The real story under the controversy over offshore drilling

On January 4 2018 Interior Secretary Zinke announced a plan to open up 90% of the U.S.’s offshore Exclusive Economic Zone, equivalent to more than three quarters of the land area of the United States to commercial recovery of oil and gas. The report ( stated that current moratoria put 94% of the this area under moratoria. Florida was to be excluded from the proposed open areas.

The Interior announcement set off heated opposition from environmentalists and governors of many states. Lena Moffitt, senior director of the Sierra Club’s Our Wild America campaign, said Monday in an email. “This debacle has further highlighted Donald Trump and his administration’s incompetence and failure to take the health, safety, and economic well-being of coastal communities seriously”

As a long-time researcher on offshore environmental policy I suggest that current objections to offshore drilling have less to do with real environmental hazards than with a unique US ideological conflict that emerged in the 1980s. Democrats became the party of environment and Republicans became the party of industry. Opponents to drilling declare that drilling will devastate the coastal environment and economy and throw every possible argument against it, justified or not. Industry and its conservative supporters are no angels either. They long ago abandoned public debate in favor of lobbying and behind the scenes networking on short-range goals.

Compare the 94% of U.S. under offshore moratorium up to the recent Interior Department action with Norway, an international environmental leader. Norway leases all potentially productive offshore areas except off the Lofoten Islands, north of the Arctic Circle, where there are cod spawning grounds. Its offshore oil industry coexists with Norway’s important fishing industry. Norway’s huge fund from petroleum revenues now covers the national pension system.

U.S. Geological Survey assessments show that potential hydrocarbon resources off Maryland are in the Mesozoic Taylorsville basin off Virginia and southern Maryland. They are primarily natural gas, not oil. Had Virginia and Maryland leased their offshore areas years ago and dedicated revenue from lease sales to renewable energy projects like offshore wind turbines and carbon burial they could have been national environmental leaders, even if no commercial production resulted (see state offshore sectors in figure from the Bureau of Ocean Energy Management (BOEM)

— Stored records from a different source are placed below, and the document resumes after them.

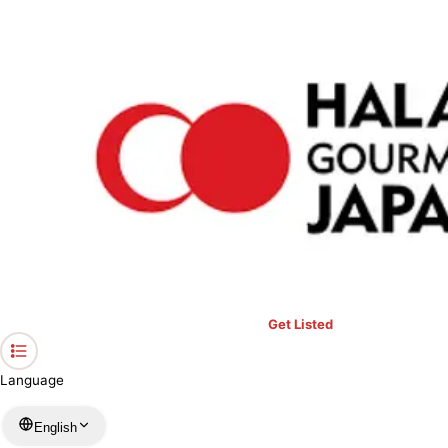
›
Restaurants in Osaka
›
French・Italian restaurant Fleuve HOTEL GRANVIA OSAKA
Home
French・Italian restaurant Fleuve
HOTEL GRANVIA OSAKA
Osaka / French
View your list
›
Bookmark
Check in
Get Listed
Language
English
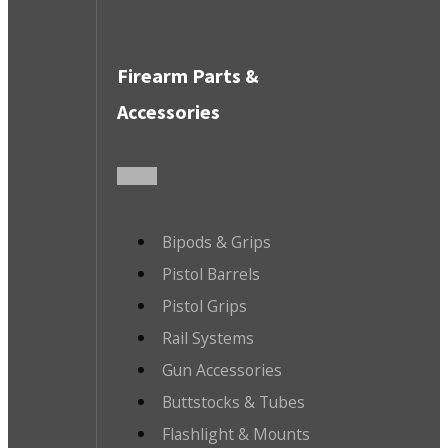
Firearm Parts &
Accessories
Bipods & Grips
Pistol Barrels
Pistol Grips
Rail Systems
Gun Accessories
Buttstocks & Tubes
Flashlight & Mounts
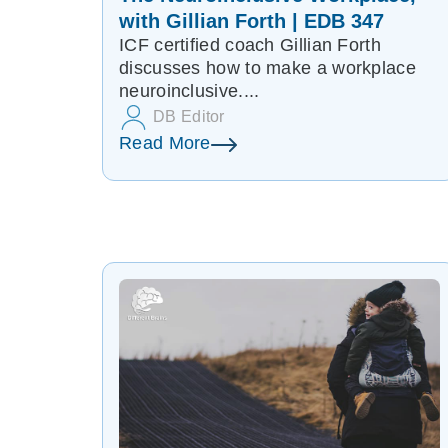
with Gillian Forth | EDB 347
ICF certified coach Gillian Forth
discusses how to make a workplace
neuroinclusive....
DB Editor
Read More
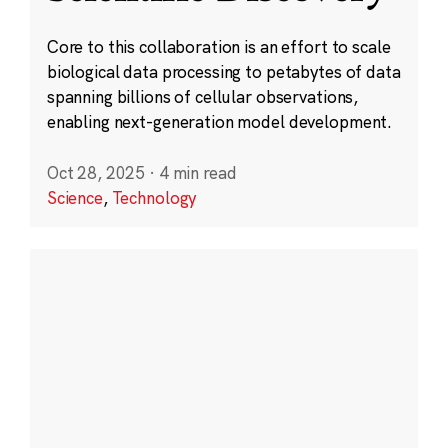
Core to this collaboration is an effort to scale
biological data processing to petabytes of data
spanning billions of cellular observations,
enabling next-generation model development.
Oct 28, 2025
·
4 min read
Science
,
Technology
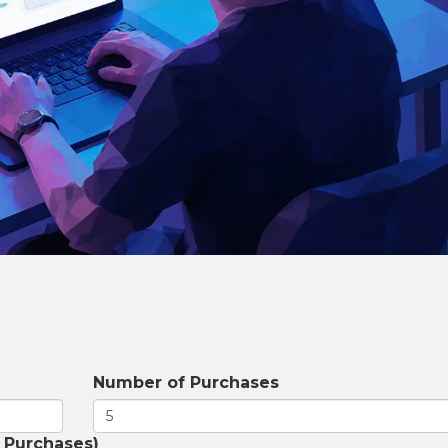
Number of Purchases
 Purchases)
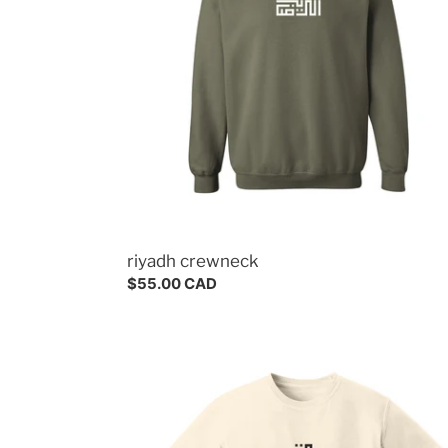
riyadh crewneck
Regular
$55.00 CAD
price
jeddah
tee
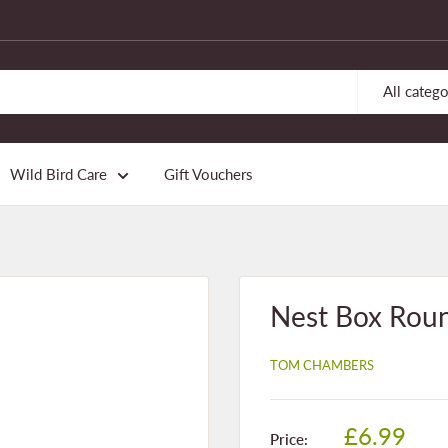
All catego
Wild Bird Care
Gift Vouchers
Nest Box Rou
TOM CHAMBERS
Sale
£6.99
Price:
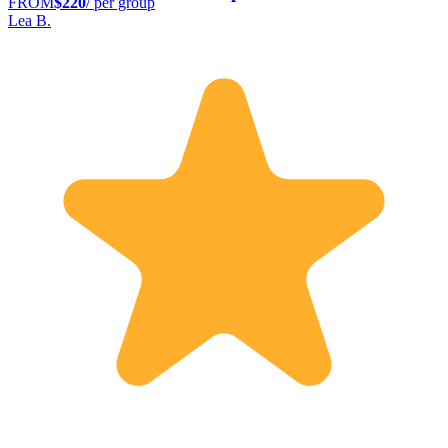
FROM
$220
/ per group
Lea B.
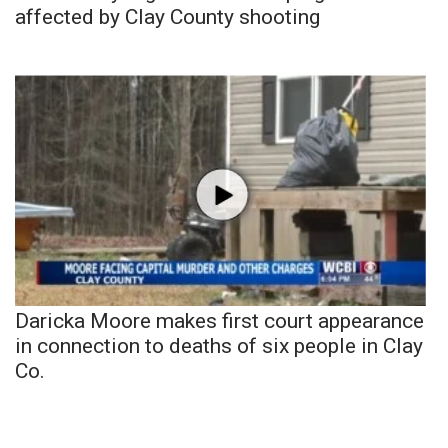
affected by Clay County shooting
Daricka Moore makes first court appearance
in connection to deaths of six people in Clay
Co.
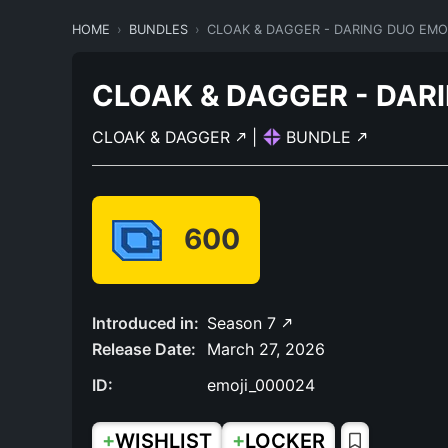
HOME
BUNDLES
CLOAK & DAGGER - DARING DUO EMO
CLOAK & DAGGER - DAR
CLOAK & DAGGER
|
BUNDLE
600
Introduced in:
Season 7
Release Date:
March 27, 2026
ID:
emoji_000024
+
+
WISHLIST
LOCKER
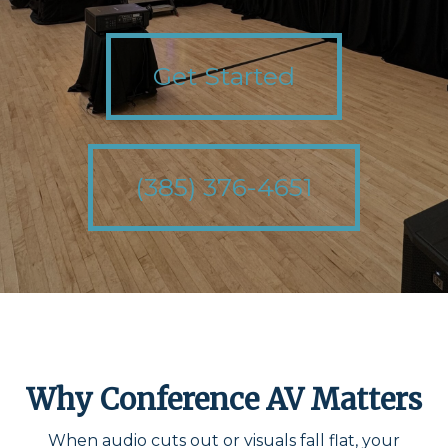
Get Started
(385) 376-4651
Why Conference AV Matters
When audio cuts out or visuals fall flat, your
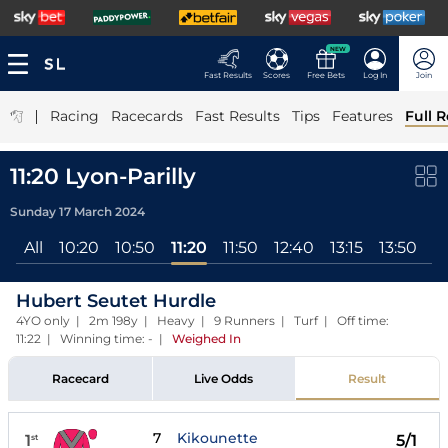
NEW
Fast Results
Scores
Free Bets
Log In
Join
|
Racing
Racecards
Fast Results
Tips
Features
Full R
11:20 Lyon-Parilly
Sunday 17 March 2024
All
10:20
10:50
11:20
11:50
12:40
13:15
13:50
1
Hubert Seutet Hurdle
4YO only | 2m 198y | Heavy | 9 Runners | Turf | Off time:
11:22 | Winning time: -
|
Weighed In
Racecard
Live Odds
Result
7
Kikounette
1
5/1
st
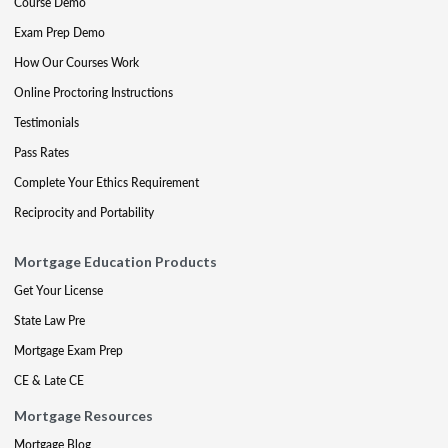
Course Demo
Exam Prep Demo
How Our Courses Work
Online Proctoring Instructions
Testimonials
Pass Rates
Complete Your Ethics Requirement
Reciprocity and Portability
Mortgage Education Products
Get Your License
State Law Pre
Mortgage Exam Prep
CE & Late CE
Mortgage Resources
Mortgage Blog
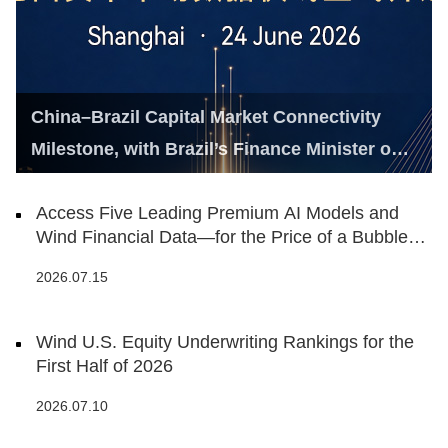
China–Brazil Capital Market Connectivity
Milestone, with Brazil’s Finance Minister on
Hand
Access Five Leading Premium AI Models and
Wind Financial Data—for the Price of a Bubble
Tea
2026.07.15
Wind U.S. Equity Underwriting Rankings for the
First Half of 2026
2026.07.10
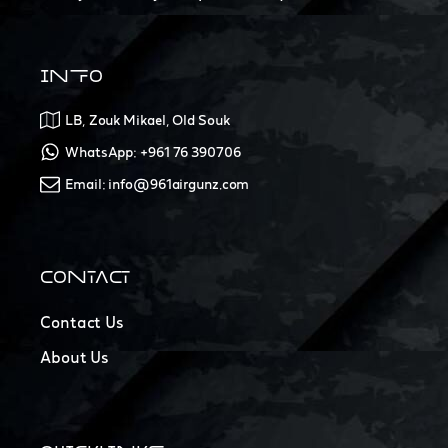
INFO
LB, Zouk Mikael, Old Souk
WhatsApp: +961 76 390706
Email: info@961airgunz.com
CONTACT
Contact Us
About Us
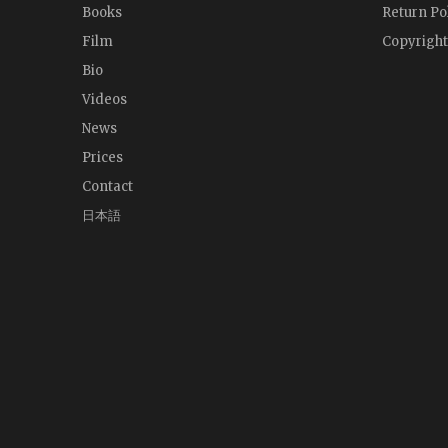
Books
Return Po
Film
Copyright
Bio
Videos
News
Prices
Contact
日本語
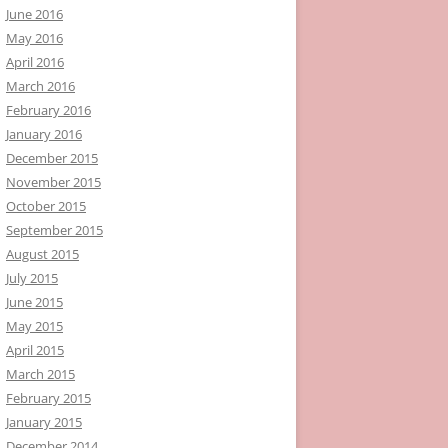
June 2016
May 2016
April 2016
March 2016
February 2016
January 2016
December 2015
November 2015
October 2015
September 2015
August 2015
July 2015
June 2015
May 2015
April 2015
March 2015
February 2015
January 2015
December 2014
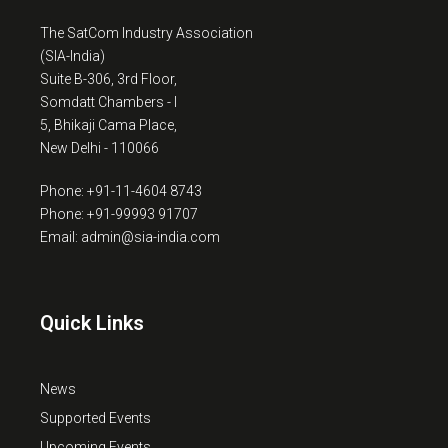
The SatCom Industry Association
(SIA-India)
Suite B-306, 3rd Floor,
Somdatt Chambers - I
5, Bhikaji Cama Place,
New Delhi - 110066
Phone: +91-11-4604 8743
Phone: +91-99993 91707
Email: admin@sia-india.com
Quick Links
News
Supported Events
Upcoming Events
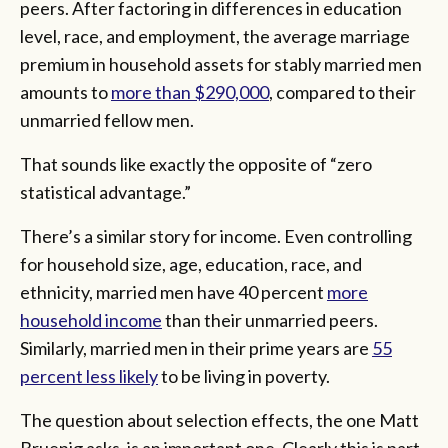
peers. After factoring in differences in education
level, race, and employment, the average marriage
premium in household assets for stably married men
amounts to
more than $290,000
, compared to their
unmarried fellow men.
That sounds like exactly the opposite of “zero
statistical advantage.”
There’s a similar story for income. Even controlling
for household size, age, education, race, and
ethnicity, married men have 40 percent
more
household income
than their unmarried peers.
Similarly, married men in their prime years are
55
percent less likely
to be living in poverty.
The question about selection effects, the one Matt
Bruenig asks, is an important one. Clearly this is part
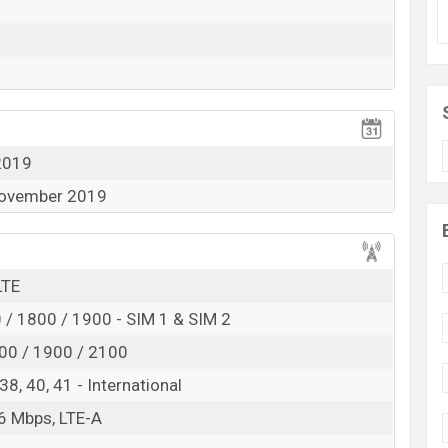
he Smartphone supports 4G with VoLTE. Other features
pe-C, Wi-Fi, and mobile hotspot.
2019
 November 2019
LTE
/ 1800 / 1900 - SIM 1 & SIM 2
00 / 1900 / 2100
, 38, 40, 41 - International
6 Mbps, LTE-A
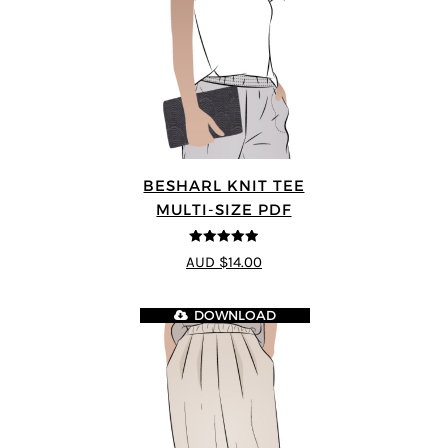
BESHARL KNIT TEE
MULTI-SIZE PDF
4.89
out of 5
AUD $14.00
DOWNLOAD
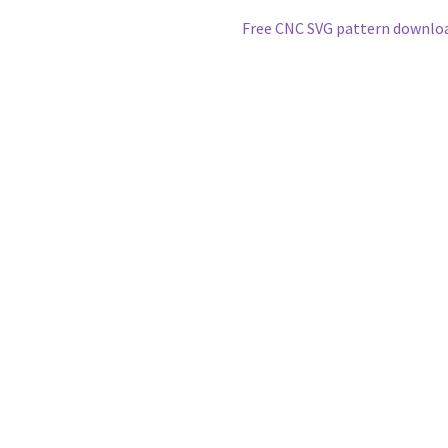
Next
Free CNC SVG pattern downlo
post:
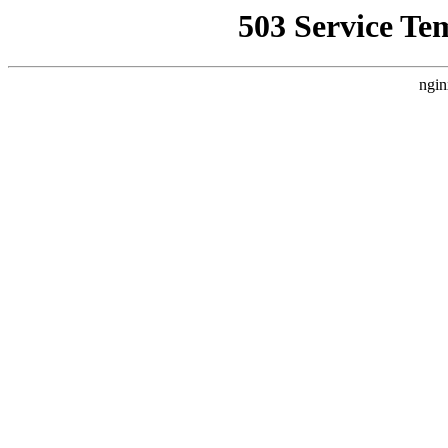
503 Service Te
ngin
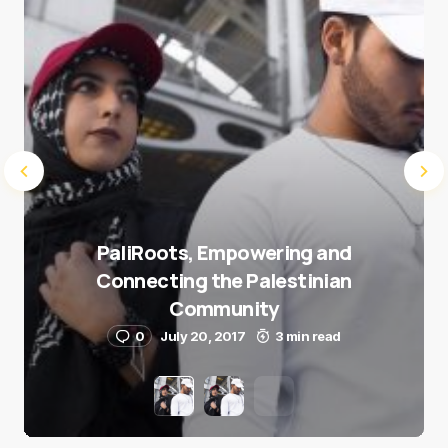
Submit Comment
PaliRoots, Empowering and
Connecting the Palestinian
Community
0
July 20, 2017
3 min read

If the U.S. had not become embroiled in our battle-to-the-death conflict over natural resource policy it would now probably be a world leader against global climate change instead of a black sheep – with nearly the lowest proportion of renewable energy to total energy consumption among advanced nations. Whereas 3200 offshore wind turbines operate in European waters our regulatory and ideological impasses mean that we recently only got our first offshore wind farm off Block Island in 2016. Is it time to crawl out of our ideological caves and start acting rationally?